ロードマップでわかる!当世プロセッサー事情 第845回
最大256MB共有キャッシュ対応で大規模処理も快適! Cuzcoが実現する高性能・拡張自在なRISC-Vプロセッサーの秘密
2025年10月13日 12時00分更新
スライスと呼ばれる構造単位で実行ユニットを構成
スライスの構造を示したのが下の画像となる。それぞれのスライスが完全にすべての命令を処理できるようになっている。
この構造、スライスを減らせば小規模なコアになるし、逆にDecode~ID1の幅を増やしてスライスを追加すればもっと大規模なコアにスケールさせるのも容易である。ただ実装効率としてこのスライス構造が得策なのかはよくわからない
なぜこんな構造になっているか? というと、この後説明するTime-Basedマイクロアーキテクチャーが関係してくる。このTime-Basedマイクロアーキテクチャーを実装するのに8-wideのALUなどの管理をするのは地獄であり、2-wideに絞ることで現実的に可能な仕組みを作ったのではないか、と筆者は考える。
ではそのTime-Basedマイクロアーキテクチャーとはなにか? という話だ。Out-of-Orderの命令発行の仕組みに戻るが、Out-of-Orderではまずデコーダーから流れて来た命令を分解したうえで、発行できる命令を即座に発行可能キューに叩き込んで実行ユニットに送り出す。
依存関係のある命令、例えばメモリーアクセス待ちや別の命令の実行後の値を利用するものなどに関しては待ち行列に並べておき、その依存関係が解消された、つまりメモリーアクセスが終わってレジスターに入った、あるいは前の命令の実行が終わり、結果がレジスターに戻されたなどの段階で、発行可能キューの方に付け替えるという形で処理を進めるわけだ。
ただこの際、どの命令がどのタイミングで発行されるのかはCPU任せになるし、結果として命令がいつ処理が終わるのかもはっきりしない。このあたりはOut-of-Order構造の宿命であり、命令の発行から実行完了までの正確なタイミングを確定させたければ、In-Orderのパイプラインにするしかない。これをもう少し厳密に管理したいというのがTime-Basedマイクロアーキテクチャーのようだ。
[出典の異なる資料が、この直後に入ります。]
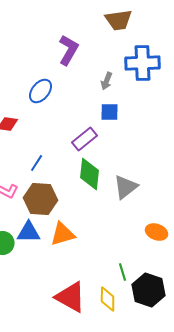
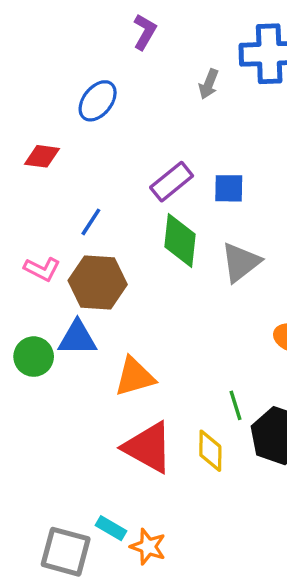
purple L-shape: (69, 50) -> (145, 32), size x0.7
blue square: (110, 112) -> (229, 188), moved
orange triangle: (63, 234) -> (135, 377), moved

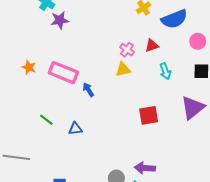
Cuzcoのパイプライン構造が下の画像だが、IF(Instruction Fetch)はともかくID(Instruction Decode)のステージに謎の"calculate exection times"という表記が入っているのがこれだ。
Cuzcoのパイプライン構造。ここではEx(Execute)は全部1サイクルで処理できるように記載されているが、実際には複数サイクルを要するものも当然含まれていると考えられる。DCはData Cacheで、要するに結果をデータキャッシュに書き戻すためのステージだ
これがどう動くか? というのが下の画像だ。Scoreboard、つまり上で「発行可能キュー」と説明したもので、ここで発行した命令の管理をしているのだが、単に「どのExecution Unitになにを発行したか」だけでなく「それをいつ発行したか」も同時に記載するようになっている。
これにより、その命令がいつ実行し終わるかを予測可能になるため、命令発行時の依存関係解消にどの程度の時間がかかるかを事前に推察でき、これにより効率的な発行ができるという。
下の画像はこれの例で、命令"O"は83サイクル目にスケジュールされ、93サイクル目にイシュー(Read Port)、94サイクル目に実行(Write PortとALU)をそれぞれ行なうとわかるので、これによりリソース(ALUだったりRead/Writeポートだったり)を効率的に使えるとしている。
先にスライスの話をしたが、もしスライスを利用せずに例えば8個のALUをまとめて制御しようとすると、上の画像の横方向のカラムが4倍に増えることになる。これはスケジューリングには不利だし最適化も難しい。スライスを利用して、制御するリソースを現実的な数に抑えることで、このTime-Basedマイクロアーキテクチャーを実装可能になった、というあたりがスライスの最大の目的だろう。